# User Defined Functions

Python-Blosc2 implements a powerful way to operate with NDArray (and other flavors) objects.  In this section, we will see how to do computations with NDArray arrays using functions defined by ourselves (aka User-Defined-Functions).


In [1]:
import numba as nb
import numpy as np

import blosc2

## A simple example
First, let's create a NDArray which we will use to create and fill another one.

In [2]:
shape = (5_000, 10_000)
a = blosc2.linspace(0, 1, np.prod(shape), dtype=np.float32, shape=shape)

Now, let's define our function. This function can be executed for each chunk and will always receive 3 parameters. The first one is the inputs tuple to which we can pass any operand such as a NDArray, NumPy array or Python scalar. The second is the output buffer to be filled and the third is an offset corresponding to the start inside the array of the chunk being filled.

In [3]:
def add_one(inputs_tuple, output, offset):
    x = inputs_tuple[0]
    output[:] = x**3 + np.sin(x) + 1

As you can see, this function will take the first input, add one and save the result in output.

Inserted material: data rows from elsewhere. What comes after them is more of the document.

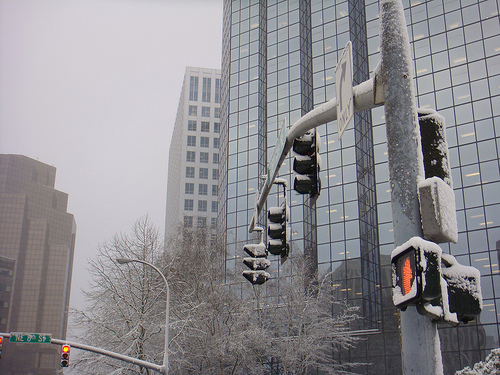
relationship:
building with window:
[216, 1, 500, 373] [239, 16, 252, 36]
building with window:
[216, 1, 500, 373] [276, 25, 291, 45]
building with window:
[216, 1, 500, 373] [247, 27, 262, 44]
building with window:
[216, 1, 500, 373] [266, 2, 279, 21]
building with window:
[216, 1, 500, 373] [286, 6, 302, 29]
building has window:
[216, 1, 500, 373] [239, 16, 252, 36]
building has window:
[216, 1, 500, 373] [247, 27, 262, 44]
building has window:
[216, 1, 500, 373] [266, 2, 279, 21]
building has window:
[216, 1, 500, 373] [276, 25, 291, 45]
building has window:
[216, 1, 500, 373] [286, 6, 302, 29]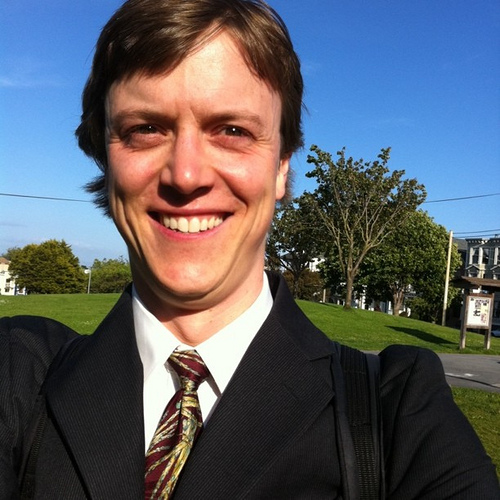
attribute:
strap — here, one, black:
[321, 339, 394, 499]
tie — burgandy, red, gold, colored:
[142, 340, 206, 498]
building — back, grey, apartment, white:
[0, 256, 28, 297]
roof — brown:
[0, 253, 12, 264]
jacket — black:
[0, 269, 500, 498]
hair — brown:
[117, 8, 175, 62]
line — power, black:
[426, 185, 497, 217]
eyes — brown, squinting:
[121, 114, 257, 149]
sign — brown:
[456, 291, 497, 352]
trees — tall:
[267, 145, 447, 324]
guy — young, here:
[2, 2, 499, 498]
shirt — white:
[128, 271, 277, 471]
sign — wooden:
[455, 288, 495, 355]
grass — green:
[3, 293, 107, 315]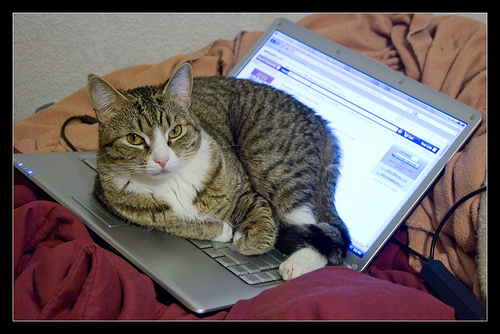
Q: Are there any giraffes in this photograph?
A: No, there are no giraffes.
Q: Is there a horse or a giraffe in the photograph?
A: No, there are no giraffes or horses.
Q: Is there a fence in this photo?
A: No, there are no fences.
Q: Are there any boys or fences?
A: No, there are no fences or boys.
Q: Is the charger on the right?
A: Yes, the charger is on the right of the image.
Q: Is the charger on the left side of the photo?
A: No, the charger is on the right of the image.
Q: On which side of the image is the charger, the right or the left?
A: The charger is on the right of the image.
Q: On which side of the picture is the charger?
A: The charger is on the right of the image.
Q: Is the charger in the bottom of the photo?
A: Yes, the charger is in the bottom of the image.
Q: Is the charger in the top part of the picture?
A: No, the charger is in the bottom of the image.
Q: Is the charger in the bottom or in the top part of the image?
A: The charger is in the bottom of the image.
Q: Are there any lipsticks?
A: No, there are no lipsticks.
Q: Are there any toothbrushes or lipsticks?
A: No, there are no lipsticks or toothbrushes.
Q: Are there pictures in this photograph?
A: No, there are no pictures.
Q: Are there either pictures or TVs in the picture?
A: No, there are no pictures or tvs.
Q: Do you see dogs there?
A: No, there are no dogs.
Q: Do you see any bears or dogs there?
A: No, there are no dogs or bears.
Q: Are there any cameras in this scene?
A: No, there are no cameras.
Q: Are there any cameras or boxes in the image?
A: No, there are no cameras or boxes.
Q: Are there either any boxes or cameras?
A: No, there are no cameras or boxes.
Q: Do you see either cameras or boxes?
A: No, there are no cameras or boxes.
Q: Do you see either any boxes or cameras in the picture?
A: No, there are no cameras or boxes.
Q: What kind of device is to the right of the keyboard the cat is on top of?
A: The device is a screen.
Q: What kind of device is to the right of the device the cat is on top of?
A: The device is a screen.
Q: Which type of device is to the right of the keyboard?
A: The device is a screen.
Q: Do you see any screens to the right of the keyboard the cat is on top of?
A: Yes, there is a screen to the right of the keyboard.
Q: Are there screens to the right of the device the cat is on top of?
A: Yes, there is a screen to the right of the keyboard.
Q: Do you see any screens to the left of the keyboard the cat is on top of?
A: No, the screen is to the right of the keyboard.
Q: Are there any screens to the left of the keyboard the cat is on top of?
A: No, the screen is to the right of the keyboard.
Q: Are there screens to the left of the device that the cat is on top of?
A: No, the screen is to the right of the keyboard.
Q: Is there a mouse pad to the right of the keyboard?
A: No, there is a screen to the right of the keyboard.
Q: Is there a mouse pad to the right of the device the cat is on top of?
A: No, there is a screen to the right of the keyboard.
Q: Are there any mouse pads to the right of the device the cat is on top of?
A: No, there is a screen to the right of the keyboard.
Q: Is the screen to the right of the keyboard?
A: Yes, the screen is to the right of the keyboard.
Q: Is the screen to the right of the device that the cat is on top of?
A: Yes, the screen is to the right of the keyboard.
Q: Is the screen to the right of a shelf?
A: No, the screen is to the right of the keyboard.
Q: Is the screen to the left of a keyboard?
A: No, the screen is to the right of a keyboard.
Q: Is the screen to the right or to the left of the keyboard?
A: The screen is to the right of the keyboard.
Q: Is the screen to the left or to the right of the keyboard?
A: The screen is to the right of the keyboard.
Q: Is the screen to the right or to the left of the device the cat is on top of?
A: The screen is to the right of the keyboard.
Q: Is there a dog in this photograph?
A: No, there are no dogs.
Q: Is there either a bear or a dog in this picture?
A: No, there are no dogs or bears.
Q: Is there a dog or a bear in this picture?
A: No, there are no dogs or bears.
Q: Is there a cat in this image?
A: Yes, there is a cat.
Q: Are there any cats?
A: Yes, there is a cat.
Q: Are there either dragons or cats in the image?
A: Yes, there is a cat.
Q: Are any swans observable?
A: No, there are no swans.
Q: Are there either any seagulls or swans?
A: No, there are no swans or seagulls.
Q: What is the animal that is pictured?
A: The animal is a cat.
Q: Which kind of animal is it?
A: The animal is a cat.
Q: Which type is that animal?
A: This is a cat.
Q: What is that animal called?
A: This is a cat.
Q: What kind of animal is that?
A: This is a cat.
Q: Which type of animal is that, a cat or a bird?
A: This is a cat.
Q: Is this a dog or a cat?
A: This is a cat.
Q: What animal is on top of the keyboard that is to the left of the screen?
A: The cat is on top of the keyboard.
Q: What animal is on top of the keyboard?
A: The cat is on top of the keyboard.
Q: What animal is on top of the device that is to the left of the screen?
A: The animal is a cat.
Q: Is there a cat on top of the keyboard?
A: Yes, there is a cat on top of the keyboard.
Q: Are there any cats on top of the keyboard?
A: Yes, there is a cat on top of the keyboard.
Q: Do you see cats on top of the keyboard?
A: Yes, there is a cat on top of the keyboard.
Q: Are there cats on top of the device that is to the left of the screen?
A: Yes, there is a cat on top of the keyboard.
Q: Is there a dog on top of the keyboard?
A: No, there is a cat on top of the keyboard.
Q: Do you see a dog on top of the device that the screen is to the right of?
A: No, there is a cat on top of the keyboard.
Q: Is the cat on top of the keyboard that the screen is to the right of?
A: Yes, the cat is on top of the keyboard.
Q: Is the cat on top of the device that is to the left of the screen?
A: Yes, the cat is on top of the keyboard.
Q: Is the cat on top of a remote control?
A: No, the cat is on top of the keyboard.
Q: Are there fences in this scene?
A: No, there are no fences.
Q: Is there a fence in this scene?
A: No, there are no fences.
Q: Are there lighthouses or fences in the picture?
A: No, there are no fences or lighthouses.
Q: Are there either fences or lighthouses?
A: No, there are no fences or lighthouses.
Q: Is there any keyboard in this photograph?
A: Yes, there is a keyboard.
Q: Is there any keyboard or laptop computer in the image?
A: Yes, there is a keyboard.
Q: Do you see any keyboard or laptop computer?
A: Yes, there is a keyboard.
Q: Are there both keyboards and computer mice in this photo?
A: No, there is a keyboard but no computer mice.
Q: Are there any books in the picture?
A: No, there are no books.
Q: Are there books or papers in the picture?
A: No, there are no books or papers.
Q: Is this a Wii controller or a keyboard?
A: This is a keyboard.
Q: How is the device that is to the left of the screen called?
A: The device is a keyboard.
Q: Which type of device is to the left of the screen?
A: The device is a keyboard.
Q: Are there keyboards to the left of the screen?
A: Yes, there is a keyboard to the left of the screen.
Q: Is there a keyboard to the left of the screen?
A: Yes, there is a keyboard to the left of the screen.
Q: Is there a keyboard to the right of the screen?
A: No, the keyboard is to the left of the screen.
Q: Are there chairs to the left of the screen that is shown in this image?
A: No, there is a keyboard to the left of the screen.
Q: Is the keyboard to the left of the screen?
A: Yes, the keyboard is to the left of the screen.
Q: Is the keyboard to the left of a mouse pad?
A: No, the keyboard is to the left of the screen.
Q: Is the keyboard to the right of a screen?
A: No, the keyboard is to the left of a screen.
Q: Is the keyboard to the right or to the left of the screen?
A: The keyboard is to the left of the screen.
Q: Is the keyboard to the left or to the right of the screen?
A: The keyboard is to the left of the screen.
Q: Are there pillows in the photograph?
A: No, there are no pillows.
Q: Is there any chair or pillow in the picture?
A: No, there are no pillows or chairs.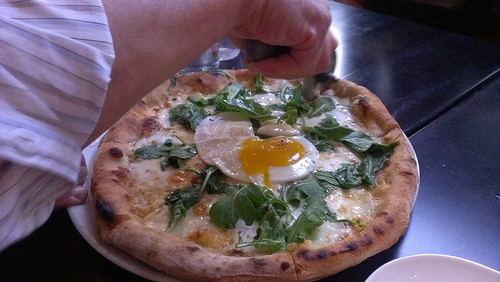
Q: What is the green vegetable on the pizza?
A: Spinach.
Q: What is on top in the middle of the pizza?
A: A sunny side up egg.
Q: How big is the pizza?
A: Big enough for one person.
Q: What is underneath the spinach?
A: Cheese.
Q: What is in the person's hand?
A: A pizza cutter.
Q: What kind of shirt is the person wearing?
A: A long sleeve button down shirt.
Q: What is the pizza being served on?
A: A white plate.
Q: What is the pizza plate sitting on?
A: A wooden table.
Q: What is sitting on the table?
A: The pizza on a plate.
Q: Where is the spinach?
A: On the pizza.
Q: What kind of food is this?
A: Pizza.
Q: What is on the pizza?
A: An egg.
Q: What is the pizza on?
A: A white plate.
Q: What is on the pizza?
A: Green vegetables.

Now, to actually create a `LazyUDF` object (which also follows the [LazyArray interface](https://www.blosc.org/python-blosc2/reference/lazyarray.html)) we will use its constructor `lazyudf`.

In [4]:
larray = blosc2.lazyudf(add_one, (a,), a.dtype)
print(f"Class: {type(larray)}")

Class: <class 'blosc2.lazyexpr.LazyUDF'>


Next, to execute and get the result of your function you can choose between the `__getitem__` and `compute` methods.
The main difference is that the first one will return the computed result as a NumPy array whereas the second one will return a NDArray. Let's see `__getitem__` first.

In [5]:
%%time
npc = larray[:]
print(f"Type: {type(npc)}")

Type: <class 'numpy.ndarray'>
CPU times: user 351 ms, sys: 92.3 ms, total: 443 ms
Wall time: 396 ms



Now, let's use `compute` for the same purpose. The advantage of using this method is that you can pass some construction parameters for the resulting NDArray like the `urlpath` to store the resulting array on-disk.

In [6]:
%%time
c = larray.compute(urlpath="larray.b2nd", mode="w")
print(f"Type: {type(c)}")
print(c.info)

Type: <class 'blosc2.ndarray.NDArray'>
type    : NDArray
shape   : (5000, 10000)
chunks  : (100, 10000)
blocks  : (1, 10000)
dtype   : float32
cratio  : 21.12
cparams : CParams(codec=<Codec.ZSTD: 5>, codec_meta=0, clevel=1, use_dict=False, typesize=4,
        : nthreads=7, blocksize=40000, splitmode=<SplitMode.AUTO_SPLIT: 3>,
        : filters=[<Filter.NOFILTER: 0>, <Filter.NOFILTER: 0>, <Filter.NOFILTER: 0>,
        : <Filter.NOFILTER: 0>, <Filter.NOFILTER: 0>, <Filter.SHUFFLE: 1>], filters_meta=[0, 0,
        : 0, 0, 0, 0], tuner=<Tuner.STUNE: 0>)
dparams : DParams(nthreads=7)

CPU times: user 519 ms, sys: 90.7 ms, total: 610 ms
Wall time: 422 ms


In [10]:
larray.save("test.b2nd")

TypeError: LazyUDF.save() takes 1 positional argument but 2 were given

## Using Numba
Let's see how Python-Blosc2 can use Numba as an UDF. For this, let's decorate the same function with Numba.

In [7]:
@nb.jit(nopython=True, parallel=True)
def add_one_numba(inputs_tuple, output, offset):
    x = inputs_tuple[0]
    output[:] = x**3 + np.sin(x) + 1

In [8]:
larray2 = blosc2.lazyudf(add_one_numba, (a,), a.dtype)

Cool! We made our first Numba UDF function.  Now, let's evaluate it.

In [9]:
%%time
npc2 = larray2[:]

CPU times: user 569 ms, sys: 110 ms, total: 679 ms
Wall time: 519 ms


Incidentally, the pure Python version was faster than Numba.  This is because Numba has
large initialization overheads and the function is quite simple.  For more complex functions, or larger arrays, the difference will be less noticeable or favorable to it.

## Summary

In this section, we have seen how to execute user-defined function and get the result as a NumPy or NDArray. We have also seen how to make a Numba UDF.